- Problem description -
Copy out each line of the data holding "игольную".

---------- Working data

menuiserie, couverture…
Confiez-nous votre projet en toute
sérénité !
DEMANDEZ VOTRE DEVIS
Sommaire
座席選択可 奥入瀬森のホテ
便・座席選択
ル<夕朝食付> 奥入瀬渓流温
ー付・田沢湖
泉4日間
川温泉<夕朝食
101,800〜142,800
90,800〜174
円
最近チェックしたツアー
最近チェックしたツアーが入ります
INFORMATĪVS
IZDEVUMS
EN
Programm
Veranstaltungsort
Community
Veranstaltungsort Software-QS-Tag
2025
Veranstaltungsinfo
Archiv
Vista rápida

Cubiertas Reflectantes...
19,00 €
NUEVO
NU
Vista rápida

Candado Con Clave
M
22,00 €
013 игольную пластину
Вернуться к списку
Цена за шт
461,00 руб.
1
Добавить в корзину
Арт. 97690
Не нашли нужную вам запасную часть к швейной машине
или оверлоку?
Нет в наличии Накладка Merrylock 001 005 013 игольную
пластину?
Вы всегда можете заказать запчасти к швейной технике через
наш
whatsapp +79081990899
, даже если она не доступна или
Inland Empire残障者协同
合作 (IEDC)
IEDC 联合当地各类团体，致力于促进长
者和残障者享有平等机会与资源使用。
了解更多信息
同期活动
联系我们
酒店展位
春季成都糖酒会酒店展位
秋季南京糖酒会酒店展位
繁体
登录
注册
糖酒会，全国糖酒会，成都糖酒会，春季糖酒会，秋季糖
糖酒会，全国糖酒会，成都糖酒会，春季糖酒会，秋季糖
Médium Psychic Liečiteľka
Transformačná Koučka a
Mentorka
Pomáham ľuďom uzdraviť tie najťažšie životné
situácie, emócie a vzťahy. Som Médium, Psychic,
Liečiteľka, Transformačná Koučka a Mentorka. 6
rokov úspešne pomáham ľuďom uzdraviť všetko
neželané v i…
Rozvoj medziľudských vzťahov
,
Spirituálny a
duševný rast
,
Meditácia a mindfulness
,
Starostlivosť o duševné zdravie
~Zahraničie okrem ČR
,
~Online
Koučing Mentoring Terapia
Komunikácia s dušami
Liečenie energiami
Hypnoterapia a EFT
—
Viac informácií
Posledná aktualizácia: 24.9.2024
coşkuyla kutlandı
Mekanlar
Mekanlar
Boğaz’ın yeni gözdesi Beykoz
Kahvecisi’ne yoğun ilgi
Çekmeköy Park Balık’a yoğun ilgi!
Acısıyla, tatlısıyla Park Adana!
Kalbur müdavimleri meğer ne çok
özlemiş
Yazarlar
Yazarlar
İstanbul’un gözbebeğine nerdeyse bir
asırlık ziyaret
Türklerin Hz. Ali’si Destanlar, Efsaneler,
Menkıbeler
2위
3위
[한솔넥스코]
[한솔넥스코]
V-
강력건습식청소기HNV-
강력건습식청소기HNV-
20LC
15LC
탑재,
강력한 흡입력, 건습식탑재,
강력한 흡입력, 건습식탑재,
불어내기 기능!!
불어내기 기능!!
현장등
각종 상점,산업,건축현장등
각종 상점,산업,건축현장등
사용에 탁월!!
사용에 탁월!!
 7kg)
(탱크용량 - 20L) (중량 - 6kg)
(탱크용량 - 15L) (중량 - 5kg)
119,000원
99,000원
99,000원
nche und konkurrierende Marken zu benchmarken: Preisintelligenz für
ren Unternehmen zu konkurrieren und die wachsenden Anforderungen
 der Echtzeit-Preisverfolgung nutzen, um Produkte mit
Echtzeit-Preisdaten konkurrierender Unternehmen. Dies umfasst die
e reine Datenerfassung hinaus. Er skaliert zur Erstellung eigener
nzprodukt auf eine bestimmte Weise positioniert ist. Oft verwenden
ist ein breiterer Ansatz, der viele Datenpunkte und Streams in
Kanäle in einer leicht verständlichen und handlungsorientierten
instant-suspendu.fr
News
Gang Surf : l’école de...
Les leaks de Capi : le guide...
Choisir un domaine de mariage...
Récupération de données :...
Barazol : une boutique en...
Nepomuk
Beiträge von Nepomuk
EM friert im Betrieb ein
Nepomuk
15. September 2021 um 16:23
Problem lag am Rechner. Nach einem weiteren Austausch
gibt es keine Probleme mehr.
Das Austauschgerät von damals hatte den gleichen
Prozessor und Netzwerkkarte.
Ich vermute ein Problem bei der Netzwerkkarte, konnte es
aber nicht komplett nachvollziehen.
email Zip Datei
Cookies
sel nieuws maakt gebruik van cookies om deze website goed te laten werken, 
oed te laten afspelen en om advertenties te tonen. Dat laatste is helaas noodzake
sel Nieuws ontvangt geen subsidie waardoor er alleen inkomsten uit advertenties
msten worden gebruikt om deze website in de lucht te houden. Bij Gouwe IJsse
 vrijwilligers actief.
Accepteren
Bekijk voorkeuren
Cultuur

--------------------

- Output of the exercise -
013 игольную пластину
Нет в наличии Накладка Merrylock 001 005 013 игольную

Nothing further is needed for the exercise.